Les auteurs déclarent ne pas avoir de liens d’intérêt en rapport avec cet article.
Bibliographie
1. Inserm. Déficiences intellectuelles. Expertise collective + Synthèse et recommandations. Montrouge : EDP Sciences, 2016.
2. Patja K, Eero P, Livanainen M. Cancer incidence among people with intellectual disability. J Intellect Disabil Res 2001 ; 45 : 300-7.
3. Satgé D. Cancers des personnes déficientes intellectuelles. Dans : Déficiences intellectuelles. Expertise collective + Synthèse et recommandations. Montrouge : EDP Sciences, 2016 : 1115-32.
4. Chew KL, Iacono T, Tracy J. Overcoming communication barriers – working with patients with intellectual disabilities. Aust Fam Physician 2009 ; 38 : 10-4.
5. Satgé D, Habib-Hadef S, Otandault A et al. Advocacy for colorectal cancer screening and awareness in people with intellectual disability. J Gastroint Oncol 2023 : Epub ahead of print.

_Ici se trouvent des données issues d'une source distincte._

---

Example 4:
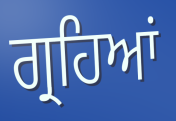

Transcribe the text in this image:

ਗ੍ਰਹਿਆਂ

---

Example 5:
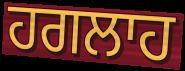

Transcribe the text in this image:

ਹਗਲਾਹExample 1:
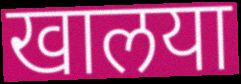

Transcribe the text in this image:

खालया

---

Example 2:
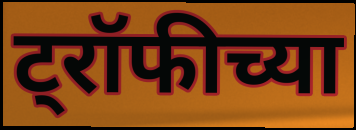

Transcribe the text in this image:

ट्रॉफीच्या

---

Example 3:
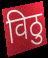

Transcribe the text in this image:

विठु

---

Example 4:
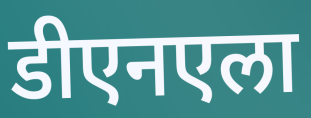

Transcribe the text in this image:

डीएनएला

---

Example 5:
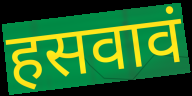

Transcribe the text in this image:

हसवावं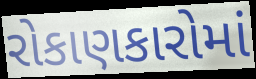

6. Stirling M, Anderson A, Ouellette-Kuntz H et al. A scoping review documenting cancer outcomes and inequities for adults living with intellectual and/or developmental disabilities. Eur J Oncol Nurs 2021 ; 54 : 102011.

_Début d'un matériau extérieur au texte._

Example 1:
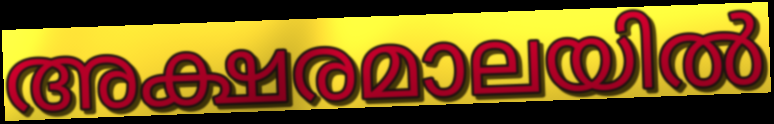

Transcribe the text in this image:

അക്ഷരമാലയിൽ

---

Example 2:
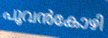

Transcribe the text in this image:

പൂവൻകോഴി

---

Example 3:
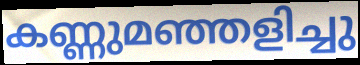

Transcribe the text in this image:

7. Boonman AJ, Cuypers M, Leusink GL et al. Cancer treatment and decision making in individuals with intellectual disabilities: a scoping literature review. Lancet Oncol 2022 ; 23 : e174-83.

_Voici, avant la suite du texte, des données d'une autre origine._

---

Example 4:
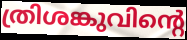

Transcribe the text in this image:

ത്രിശങ്കുവിന്റെ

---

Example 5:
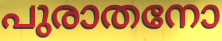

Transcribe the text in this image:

പുരാതനോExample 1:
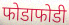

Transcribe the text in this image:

फोडाफोडी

8. Cuypers M, Tobi H, Huijsmans CAA et al. Disparities in cancer-related healthcare among people with intellectual disabilities: A population-based cohort study with health insurance claims data. Cancer Med 2020 ; 918 : 6888-95.
9. Meazza C, Schiavello E, Biassoni V et al. Cancer treatment in disabled children. Eur J Pediatr 2020 ; 179 : 1353-60.
10. Samtani G, Bassford TL, Williamson HJ et al. Are researchers addressing cancer treatment and survivorship among people with intellectual and developmental disabilities in the U.S.? A scoping review. Intellect Dev Disabil 2021 ; 59 : 141-54.